Usually, it takes hard work and machinery to remove weeds and excess vegetation, but this time of the year it requires only big appetites.
For the 16th year, Lani Malmberg has brought her herd of more than 500 goats to eat their way to results at Bear Creek Park just outside of west Colorado Springs.
The goats are divided into two groups. One group consumes noxious weeds in the park to protect a community organic garden. Another group, overseen by Malmberg’s son, Donny Benz, is in the Mesa Road subdivision near Garden of the Gods, gobbling growth that could fuel wildfires.
It’s just one of many stops Malmberg and Benz make throughout the year as they hire out their gulping goats to similar jobs across much of the country.

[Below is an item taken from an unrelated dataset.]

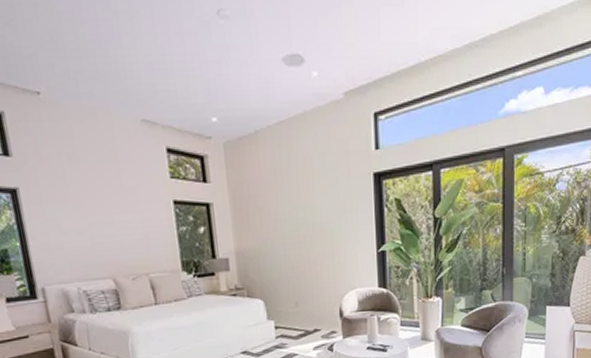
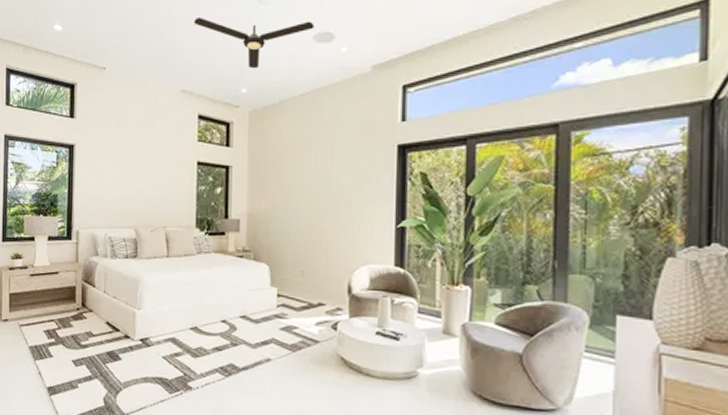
ceiling fan: none [144,32,283,95] -> present [194,18,315,69]

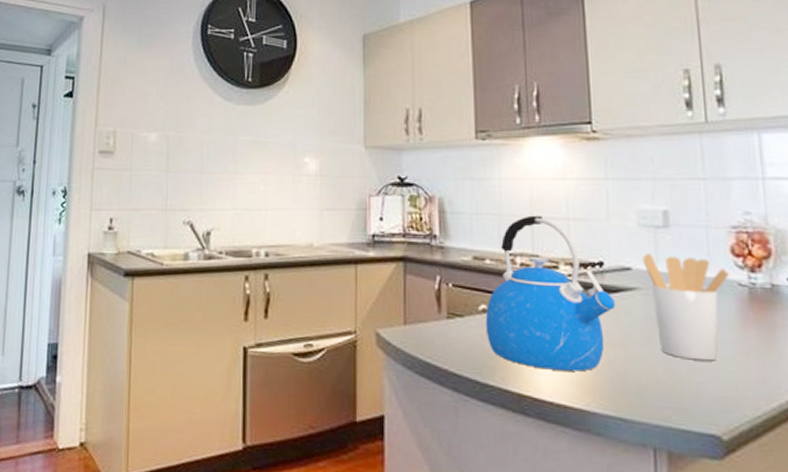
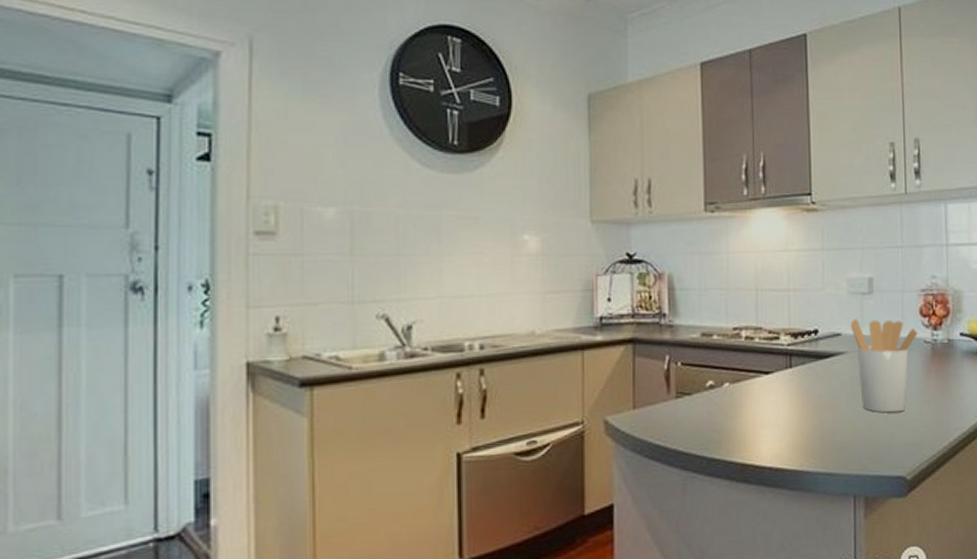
kettle: present [485,215,616,372] -> none [712,288,827,438]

“There’s getting to be more and more of this all the time as people are questioning pesticides and the health effects of pesticides and herbicides on people, on their pets, and on the earth,” Malmberg said. “This is a natural way to deal with all of that.”
Malmberg said the goats eat rough weeds and brush; fertilize, irrigate and aerate the soil; and mulch to make the soil healthier.
Three border collies help manage the goats, which will spend several weeks in the area.
The Bear Creek Garden Association, a nonprofit group that manages the community garden, raises money to pay for the goats.
Malmberg said the only problem the goats have is being threatened by unleashed dogs owned by park visitors. She said a dog attacked and injured a goat Wednesday, and asks that visitors obey the county’s leash law.